Bill Lyon: Tebow appears to have "it"
This is courtesy of my favorite football curmudgeon and press box crony, Paul Zimmerman, a.k.a. Dr. Z, who shared our belief that no one - no one - could conjure up two-minute magic quite like Johnny Unitas. So the following is respectfully submitted, and is not for the squeamish:
This is courtesy of my favorite football curmudgeon and press box crony, Paul Zimmerman, a.k.a. Dr. Z, who shared our belief that no one - no one - could conjure up two-minute magic quite like Johnny Unitas. So the following is respectfully submitted, and is not for the squeamish:
The Bears and Colts duke it out, before the reassuring protection of elaborate face masks. Doug Atkins of Chicago breaks through the Baltimore pocket and clubs Johnny Unitas with a sledgehammer of a forearm. The Colts huddle up and a fine mist of blood sprays from Johnny U's busted nose.
While the others look away, John Sandusky, one of Unitas' bodyguards on the offensive line, scrapes up a handful of dirt and jams it up the quarterback's nose. Like plugging a hole in a dike. Some fight back nausea. The referee, solicitous, makes a courtesy call, tells Unitas to take his time collecting himself.
And Unitas, in a response that will be handed down generation to generation, snarls: "Get out of my huddle so I can call a play."
Now then, today's question: Could you play for that man?
Or more accurately: How could you not play for that man?
Some have it. Some don't. It is the intangible, that part of quarterbacking that defies easy pigeonholing, that cuts through the standardized attributes, that boils down to this: When you're down four points, when it's 20 degrees in a wind-lashed enemy stadium, when 80,000 zealots are in full throat screaming for your head, when you've got 40 seconds and two timeouts, and when your body is one large bruise, who's your man?
Well, lately that sort of a role, minus the geyser of blood, has been filled by Timothy Richard Tebow, the unconventional and ubiquitous quarterback who is the talk of the NFL, and around whom there is no middle ground: Either you are convinced he is a pious fraud who drops "God bless you" at every sneeze and has gotten freakishly lucky running a Harry High School offense, or you are captivated by his it, by his current run of rallying wins, by his finding a way to win when it is very late, five in a row and counting, by his defiance of the orthodox, and by the slaying of some sacred cows. The game is over when he says it is.
Ah, but just you wait, the cynics howl. The defenses will figure him out soon enough and then they'll splatter that pretty-boy face all over the landscape.
This is an age of perpetual doubt, a society in which we take a perverse pleasure in failings, in which we spend more time tearing down the very same ones we have built up, and so the carrion feeders will keep waiting for him to be exposed, because surely his is an elaborately choreographed act. Isn't it?
I say, why not relax and enjoy it.
Yes, his passes often resemble wounded mallards, and his mechanics in general are flawed, perhaps beyond retrieval.
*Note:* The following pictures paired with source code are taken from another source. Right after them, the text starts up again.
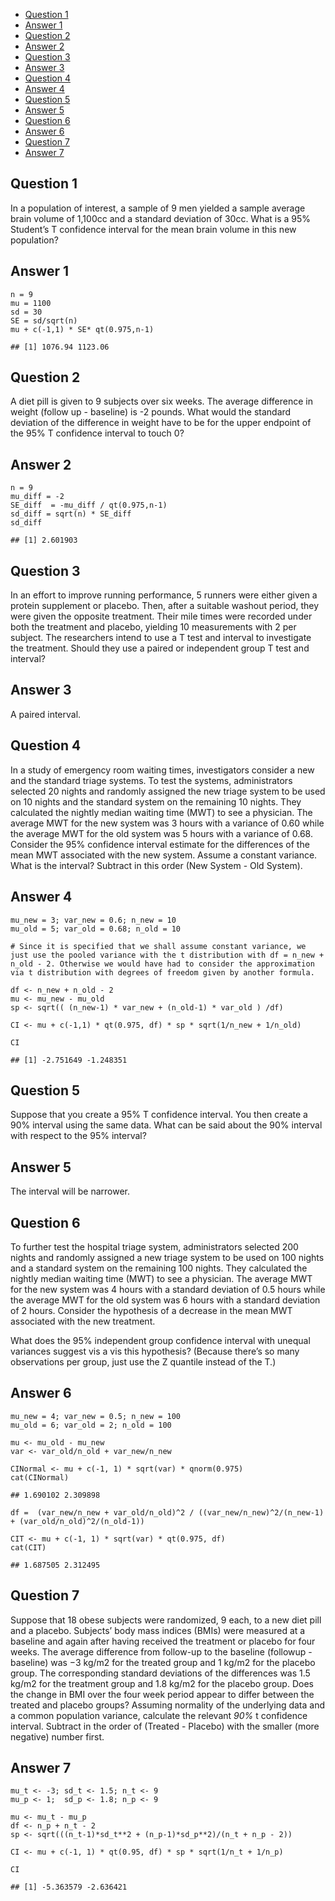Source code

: 



-   <a href="#question-1" id="toc-question-1">Question 1</a>
-   <a href="#answer-1" id="toc-answer-1">Answer 1</a>
-   <a href="#question-2" id="toc-question-2">Question 2</a>
-   <a href="#answer-2" id="toc-answer-2">Answer 2</a>
-   <a href="#question-3" id="toc-question-3">Question 3</a>
-   <a href="#answer-3" id="toc-answer-3">Answer 3</a>
-   <a href="#question-4" id="toc-question-4">Question 4</a>
-   <a href="#answer-4" id="toc-answer-4">Answer 4</a>
-   <a href="#question-5" id="toc-question-5">Question 5</a>
-   <a href="#answer-5" id="toc-answer-5">Answer 5</a>
-   <a href="#question-6" id="toc-question-6">Question 6</a>
-   <a href="#answer-6" id="toc-answer-6">Answer 6</a>
-   <a href="#question-7" id="toc-question-7">Question 7</a>
-   <a href="#answer-7" id="toc-answer-7">Answer 7</a>

<style>
r { color: Red }
o { color: Orange }
g { color: Green }
</style>

## Question 1

In a population of interest, a sample of 9 men yielded a sample average
brain volume of 1,100cc and a standard deviation of 30cc. What is a 95%
Student’s T confidence interval for the mean brain volume in this new
population?

## Answer 1

    n = 9
    mu = 1100
    sd = 30
    SE = sd/sqrt(n)
    mu + c(-1,1) * SE* qt(0.975,n-1)

    ## [1] 1076.94 1123.06

## Question 2

A diet pill is given to 9 subjects over six weeks. The average
difference in weight (follow up - baseline) is -2 pounds. What would the
standard deviation of the difference in weight have to be for the upper
endpoint of the 95% T confidence interval to touch 0?

## Answer 2

    n = 9
    mu_diff = -2
    SE_diff  = -mu_diff / qt(0.975,n-1)
    sd_diff = sqrt(n) * SE_diff 
    sd_diff

    ## [1] 2.601903

## Question 3

In an effort to improve running performance, 5 runners were either given
a protein supplement or placebo. Then, after a suitable washout period,
they were given the opposite treatment. Their mile times were recorded
under both the treatment and placebo, yielding 10 measurements with 2
per subject. The researchers intend to use a T test and interval to
investigate the treatment. Should they use a paired or independent group
T test and interval?

## Answer 3

A paired interval.

## Question 4

In a study of emergency room waiting times, investigators consider a new
and the standard triage systems. To test the systems, administrators
selected 20 nights and randomly assigned the new triage system to be
used on 10 nights and the standard system on the remaining 10 nights.
They calculated the nightly median waiting time (MWT) to see a
physician. The average MWT for the new system was 3 hours with a
variance of 0.60 while the average MWT for the old system was 5 hours
with a variance of 0.68. Consider the 95% confidence interval estimate
for the differences of the mean MWT associated with the new system.
Assume a constant variance. What is the interval? Subtract in this order
(New System - Old System).

## Answer 4

    mu_new = 3; var_new = 0.6; n_new = 10
    mu_old = 5; var_old = 0.68; n_old = 10

    # Since it is specified that we shall assume constant variance, we just use the pooled variance with the t distribution with df = n_new + n_old - 2. Otherwise we would have had to consider the approximation via t distribution with degrees of freedom given by another formula.

    df <- n_new + n_old - 2
    mu <- mu_new - mu_old
    sp <- sqrt(( (n_new-1) * var_new + (n_old-1) * var_old ) /df)

    CI <- mu + c(-1,1) * qt(0.975, df) * sp * sqrt(1/n_new + 1/n_old)

    CI

    ## [1] -2.751649 -1.248351

## Question 5

Suppose that you create a 95% T confidence interval. You then create a
90% interval using the same data. What can be said about the 90%
interval with respect to the 95% interval?

## Answer 5

The interval will be narrower.

## Question 6

To further test the hospital triage system, administrators selected 200
nights and randomly assigned a new triage system to be used on 100
nights and a standard system on the remaining 100 nights. They
calculated the nightly median waiting time (MWT) to see a physician. The
average MWT for the new system was 4 hours with a standard deviation of
0.5 hours while the average MWT for the old system was 6 hours with a
standard deviation of 2 hours. Consider the hypothesis of a decrease in
the mean MWT associated with the new treatment.

What does the 95% independent group confidence interval with unequal
variances suggest vis a vis this hypothesis? (Because there’s so many
observations per group, just use the Z quantile instead of the T.)

## Answer 6

    mu_new = 4; var_new = 0.5; n_new = 100
    mu_old = 6; var_old = 2; n_old = 100

    mu <- mu_old - mu_new
    var <- var_old/n_old + var_new/n_new 

    CINormal <- mu + c(-1, 1) * sqrt(var) * qnorm(0.975)
    cat(CINormal)

    ## 1.690102 2.309898

    df =  (var_new/n_new + var_old/n_old)^2 / ((var_new/n_new)^2/(n_new-1) + (var_old/n_old)^2/(n_old-1))

    CIT <- mu + c(-1, 1) * sqrt(var) * qt(0.975, df)
    cat(CIT)

    ## 1.687505 2.312495

## Question 7

Suppose that 18 obese subjects were randomized, 9 each, to a new diet
pill and a placebo. Subjects’ body mass indices (BMIs) were measured at
a baseline and again after having received the treatment or placebo for
four weeks. The average difference from follow-up to the baseline
(followup - baseline) was −3 kg/m2 for the treated group and 1 kg/m2 for
the placebo group. The corresponding standard deviations of the
differences was 1.5 kg/m2 for the treatment group and 1.8 kg/m2 for the
placebo group. Does the change in BMI over the four week period appear
to differ between the treated and placebo groups? Assuming normality of
the underlying data and a common population variance, calculate the
relevant *90%* t confidence interval. Subtract in the order of
(Treated - Placebo) with the smaller (more negative) number first.

## Answer 7

    mu_t <- -3; sd_t <- 1.5; n_t <- 9
    mu_p <- 1;  sd_p <- 1.8; n_p <- 9

    mu <- mu_t - mu_p 
    df <- n_p + n_t - 2
    sp <- sqrt(((n_t-1)*sd_t**2 + (n_p-1)*sd_p**2)/(n_t + n_p - 2))

    CI <- mu + c(-1, 1) * qt(0.95, df) * sp * sqrt(1/n_t + 1/n_p)

    CI

    ## [1] -5.363579 -2.636421
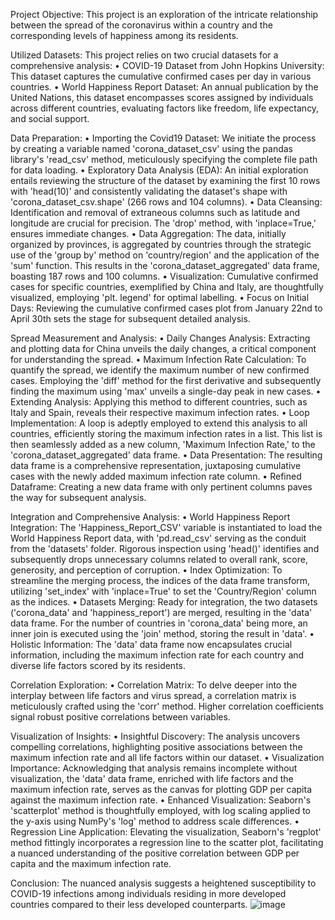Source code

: Project Objective:
This project is an exploration of the intricate relationship between the spread of the coronavirus within a country and the corresponding levels of happiness among its residents.

Utilized Datasets:
This project relies on two crucial datasets for a comprehensive analysis:
•	COVID-19 Dataset from John Hopkins University: This dataset captures the cumulative confirmed cases per day in various countries.
•	World Happiness Report Dataset: An annual publication by the United Nations, this dataset encompasses scores assigned by individuals across different countries, evaluating factors like freedom, life expectancy, and social support.

Data Preparation:
•	Importing the Covid19 Dataset: We initiate the process by creating a variable named 'corona_dataset_csv' using the pandas library's 'read_csv' method, meticulously specifying the complete file path for data loading.
•	Exploratory Data Analysis (EDA): An initial exploration entails reviewing the structure of the dataset by examining the first 10 rows with 'head(10)' and consistently validating the dataset's shape with 'corona_dataset_csv.shape' (266 rows and 104 columns).
•	Data Cleansing: Identification and removal of extraneous columns such as latitude and longitude are crucial for precision. The 'drop' method, with 'inplace=True,' ensures immediate changes.
•	Data Aggregation: The data, initially organized by provinces, is aggregated by countries through the strategic use of the 'group by' method on 'country/region' and the application of the 'sum' function. This results in the 'corona_dataset_aggregated' data frame, boasting 187 rows and 100 columns.
•	Visualization: Cumulative confirmed cases for specific countries, exemplified by China and Italy, are thoughtfully visualized, employing 'plt. legend' for optimal labelling.
•	Focus on Initial Days: Reviewing the cumulative confirmed cases plot from January 22nd to April 30th sets the stage for subsequent detailed analysis.

Spread Measurement and Analysis:
•	Daily Changes Analysis: Extracting and plotting data for China unveils the daily changes, a critical component for understanding the spread.
•	Maximum Infection Rate Calculation: To quantify the spread, we identify the maximum number of new confirmed cases. Employing the 'diff' method for the first derivative and subsequently finding the maximum using 'max' unveils a single-day peak in new cases.
•	Extending Analysis: Applying this method to different countries, such as Italy and Spain, reveals their respective maximum infection rates.
•	Loop Implementation: A loop is adeptly employed to extend this analysis to all countries, efficiently storing the maximum infection rates in a list. This list is then seamlessly added as a new column, 'Maximum Infection Rate,' to the 'corona_dataset_aggregated' data frame.
•	Data Presentation: The resulting data frame is a comprehensive representation, juxtaposing cumulative cases with the newly added maximum infection rate column.
•	Refined Dataframe: Creating a new data frame with only pertinent columns paves the way for subsequent analysis.

Integration and Comprehensive Analysis:
•	World Happiness Report Integration: The 'Happiness_Report_CSV' variable is instantiated to load the World Happiness Report data, with 'pd.read_csv' serving as the conduit from the 'datasets' folder. Rigorous inspection using 'head()' identifies and subsequently drops unnecessary columns related to overall rank, score, generosity, and perception of corruption.
•	Index Optimization: To streamline the merging process, the indices of the data frame transform, utilizing 'set_index' with 'inplace=True' to set the 'Country/Region' column as the indices.
•	Datasets Merging: Ready for integration, the two datasets ('corona_data' and 'happiness_report') are merged, resulting in the 'data' data frame. For the number of countries in 'corona_data' being more, an inner join is executed using the 'join' method, storing the result in 'data'.
•	Holistic Information: The 'data' data frame now encapsulates crucial information, including the maximum infection rate for each country and diverse life factors scored by its residents.

Correlation Exploration:
•	Correlation Matrix: To delve deeper into the interplay between life factors and virus spread, a correlation matrix is meticulously crafted using the 'corr' method. Higher correlation coefficients signal robust positive correlations between variables.

Visualization of Insights:
•	Insightful Discovery: The analysis uncovers compelling correlations, highlighting positive associations between the maximum infection rate and all life factors within our dataset.
•	Visualization Importance: Acknowledging that analysis remains incomplete without visualization, the 'data' data frame, enriched with life factors and the maximum infection rate, serves as the canvas for plotting GDP per capita against the maximum infection rate.
•	Enhanced Visualization: Seaborn's 'scatterplot' method is thoughtfully employed, with log scaling applied to the y-axis using NumPy's 'log' method to address scale differences.
•	Regression Line Application: Elevating the visualization, Seaborn's 'regplot' method fittingly incorporates a regression line to the scatter plot, facilitating a nuanced understanding of the positive correlation between GDP per capita and the maximum infection rate.

Conclusion:
The nuanced analysis suggests a heightened susceptibility to COVID-19 infections among individuals residing in more developed countries compared to their less developed counterparts.
![image](https://github.com/AshishLakkapatri/Covid---19-Data-Analysis/assets/69083448/a1bbdfbc-dba2-4d0c-a65a-106ee7366fae)
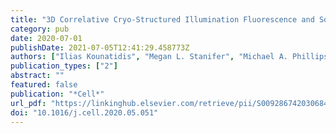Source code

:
 ```yaml
---
title: "3D Correlative Cryo-Structured Illumination Fluorescence and Soft X-ray Microscopy Elucidates Reovirus Intracellular Release Pathway"
category: pub
date: 2020-07-01
publishDate: 2021-07-05T12:41:29.458773Z
authors: ["Ilias Kounatidis", "Megan L. Stanifer", "Michael A. Phillips", "Perrine Paul-Gilloteaux", "Xavier Heiligenstein", "Hongchang Wang", "Chidinma A. Okolo", "Thomas M. Fish", "Matthew C. Spink", "David I. Stuart", "Ilan Davis", "Steeve Boulant", "Jonathan M. Grimes", "Ian M. Dobbie", "Maria Harkiolaki"]
publication_types: ["2"]
abstract: ""
featured: false
publication: "*Cell*"
url_pdf: "https://linkinghub.elsevier.com/retrieve/pii/S009286742030684X"
doi: "10.1016/j.cell.2020.05.051"
---
```


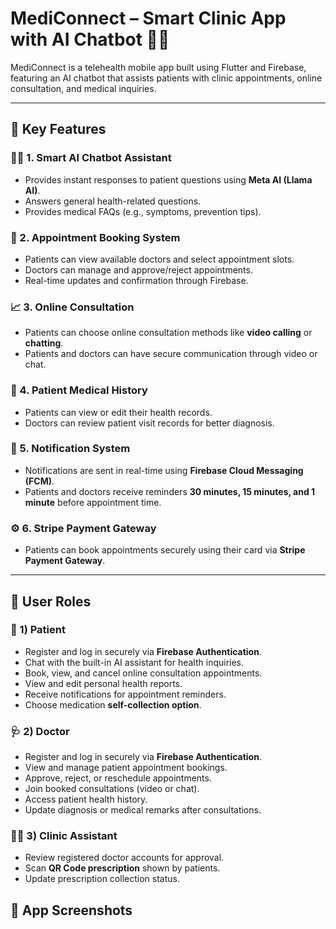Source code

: # MediConnect – Smart Clinic App with AI Chatbot 💬🏥

MediConnect is a telehealth mobile app built using Flutter and Firebase, featuring an AI chatbot that assists patients with clinic appointments, online consultation, and medical inquiries.

---

## 🚀 Key Features

### 🧑‍⚕️ 1. Smart AI Chatbot Assistant
- Provides instant responses to patient questions using **Meta AI (Llama AI)**.  
- Answers general health-related questions.  
- Provides medical FAQs (e.g., symptoms, prevention tips).  

### 📅 2. Appointment Booking System
- Patients can view available doctors and select appointment slots.  
- Doctors can manage and approve/reject appointments.  
- Real-time updates and confirmation through Firebase.  

### 📈 3. Online Consultation
- Patients can choose online consultation methods like **video calling** or **chatting**.  
- Patients and doctors can have secure communication through video or chat.  

### 📜 4. Patient Medical History
- Patients can view or edit their health records.  
- Doctors can review patient visit records for better diagnosis.  

### 🔔 5. Notification System
- Notifications are sent in real-time using **Firebase Cloud Messaging (FCM)**.  
- Patients and doctors receive reminders **30 minutes, 15 minutes, and 1 minute** before appointment time.  

### ⚙️ 6. Stripe Payment Gateway
- Patients can book appointments securely using their card via **Stripe Payment Gateway**.  

---

## 👥 User Roles

### 🧍 1) Patient
- Register and log in securely via **Firebase Authentication**.  
- Chat with the built-in AI assistant for health inquiries.  
- Book, view, and cancel online consultation appointments.  
- View and edit personal health reports.  
- Receive notifications for appointment reminders.  
- Choose medication **self-collection option**.  

### 🩺 2) Doctor
- Register and log in securely via **Firebase Authentication**.  
- View and manage patient appointment bookings.  
- Approve, reject, or reschedule appointments.  
- Join booked consultations (video or chat).  
- Access patient health history.  
- Update diagnosis or medical remarks after consultations.  

### 💁‍♀️ 3) Clinic Assistant
- Review registered doctor accounts for approval.  
- Scan **QR Code prescription** shown by patients.  
- Update prescription collection status.

## 📱 App Screenshots
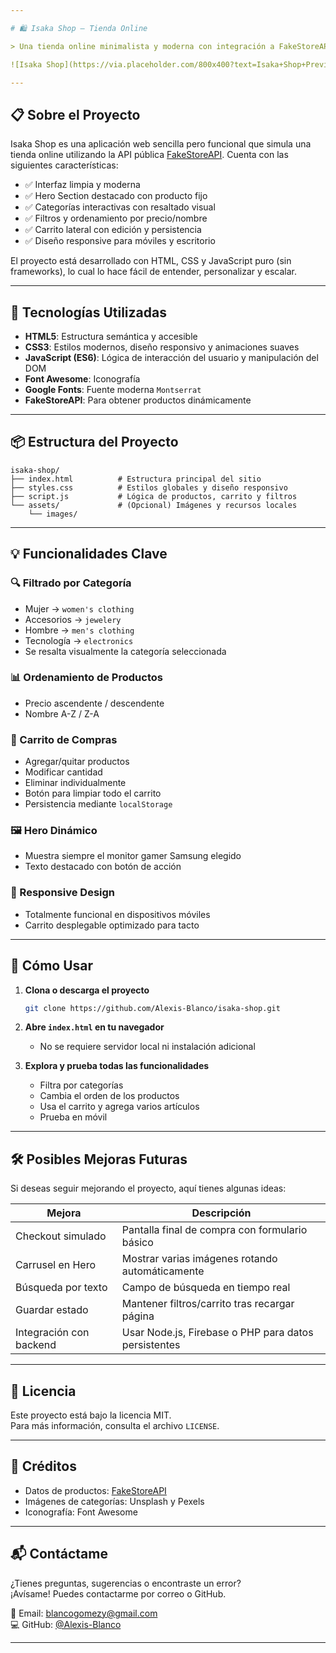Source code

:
 ```yaml
---

# 🛍️ Isaka Shop – Tienda Online

> Una tienda online minimalista y moderna con integración a FakeStoreAPI, carrito lateral y filtrado por categorías.

![Isaka Shop](https://via.placeholder.com/800x400?text=Isaka+Shop+Preview) *(Puedes reemplazar esto con una captura real de tu proyecto)*

---
```


## 📋 Sobre el Proyecto

Isaka Shop es una aplicación web sencilla pero funcional que simula una tienda online utilizando la API pública [FakeStoreAPI](https://fakestoreapi.com). Cuenta con las siguientes características:

- ✅ Interfaz limpia y moderna
- ✅ Hero Section destacado con producto fijo
- ✅ Categorías interactivas con resaltado visual
- ✅ Filtros y ordenamiento por precio/nombre
- ✅ Carrito lateral con edición y persistencia
- ✅ Diseño responsive para móviles y escritorio

El proyecto está desarrollado con HTML, CSS y JavaScript puro (sin frameworks), lo cual lo hace fácil de entender, personalizar y escalar.

---

## 🧰 Tecnologías Utilizadas

- **HTML5**: Estructura semántica y accesible
- **CSS3**: Estilos modernos, diseño responsivo y animaciones suaves
- **JavaScript (ES6)**: Lógica de interacción del usuario y manipulación del DOM
- **Font Awesome**: Iconografía
- **Google Fonts**: Fuente moderna `Montserrat`
- **FakeStoreAPI**: Para obtener productos dinámicamente

---

## 📦 Estructura del Proyecto

```
isaka-shop/
├── index.html          # Estructura principal del sitio
├── styles.css          # Estilos globales y diseño responsivo
├── script.js           # Lógica de productos, carrito y filtros
└── assets/             # (Opcional) Imágenes y recursos locales
    └── images/
```

---

## 💡 Funcionalidades Clave

### 🔍 Filtrado por Categoría
- Mujer → `women's clothing`
- Accesorios → `jewelery`
- Hombre → `men's clothing`
- Tecnología → `electronics`
- Se resalta visualmente la categoría seleccionada

### 📊 Ordenamiento de Productos
- Precio ascendente / descendente
- Nombre A-Z / Z-A

### 🛒 Carrito de Compras
- Agregar/quitar productos
- Modificar cantidad
- Eliminar individualmente
- Botón para limpiar todo el carrito
- Persistencia mediante `localStorage`

### 🖼️ Hero Dinámico
- Muestra siempre el monitor gamer Samsung elegido
- Texto destacado con botón de acción

### 📱 Responsive Design
- Totalmente funcional en dispositivos móviles
- Carrito desplegable optimizado para tacto

---

## 🚀 Cómo Usar

1. **Clona o descarga el proyecto**
   ```bash
   git clone https://github.com/Alexis-Blanco/isaka-shop.git
   ```

2. **Abre `index.html` en tu navegador**
   - No se requiere servidor local ni instalación adicional

3. **Explora y prueba todas las funcionalidades**
   - Filtra por categorías
   - Cambia el orden de los productos
   - Usa el carrito y agrega varios artículos
   - Prueba en móvil

---

## 🛠️ Posibles Mejoras Futuras

Si deseas seguir mejorando el proyecto, aquí tienes algunas ideas:

| Mejora | Descripción |
|-------|-------------|
| Checkout simulado | Pantalla final de compra con formulario básico |
| Carrusel en Hero | Mostrar varias imágenes rotando automáticamente |
| Búsqueda por texto | Campo de búsqueda en tiempo real |
| Guardar estado | Mantener filtros/carrito tras recargar página |
| Integración con backend | Usar Node.js, Firebase o PHP para datos persistentes |

---

## 📄 Licencia

Este proyecto está bajo la licencia MIT.  
Para más información, consulta el archivo `LICENSE`.

---

## 🙌 Créditos

- Datos de productos: [FakeStoreAPI](https://fakestoreapi.com)
- Imágenes de categorías: Unsplash y Pexels
- Iconografía: Font Awesome

---

## 📬 Contáctame

¿Tienes preguntas, sugerencias o encontraste un error?  
¡Avísame! Puedes contactarme por correo o GitHub.

📧 Email: blancogomezy@gmail.com  
💻 GitHub: [@Alexis-Blanco](https://github.com/Alexis-Blanco)

---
But of his last 75 throws only one has been intercepted, which suggests there is some clay in there for the shaping.
A lefthanded running quarterback? And a Super Bowl winner, too? Not many of those around, although Steve Young fits the bill.
I confess to a soft spot where the artisans of the rambling and the scrambling, the escapists and the Houdinis, are concerned, the Roger (the Dodger) Staubachs and (forgive me) the Fran Tarkentons, and right in our own backyard, Randall Cunningham (the Ultimate Weapon, remember?) and now Michael Vick.
Cunningham was famously told by Buddy Ryan: Make five big plays a game and we win. When Randall retired he held the record for rushing yards by a quarterback in a career. That was eclipsed this season by Vick, and so we have right in our own backyard No. 1 and No. 2 in quarterback real estate.
And what else do they have in common?
No Super Bowl. Not even close. Because in the postseason the conventional wins out, and three truths remain self-evident: Run the ball, stop the run, win the turnover fight.
So what of Master Tebow? Well, by all accounts he owns the huddle, he is bull-strong, and they believe in him. (If there are some who don't they sure won't say it out loud now.) The last five opponents were easy pickings, the Broncos are playing wicked good defense, and they have a reliable running back in Willis McGahee to devour clock, so all that is required of Tebow is to direct a low-risk, no-frills offense. And be ready for the final two minutes.
And yes, logic and history say this carousel will throw a shoe sooner rather than later.
But maybe not. It doesn't cost anything to root for the knight on the white charger.
Maybe he will bust a nose and win a game.
Last month, at a Canadian Football League banquet, Joe Kapp, a legendary quarterback who once took the Vikings to the Super Bowl, whose passes sometimes looked as if they were end over end, got into it with Angelo Mosca, an old opponent. The argument was about a late hit in a Grey Cup championship game - in 1963!
That's 48 years ago - 48. And yet there was Kapp, in his 80s, firing right hands with gusto. And so the obvious question just had to be: Could you play for that man?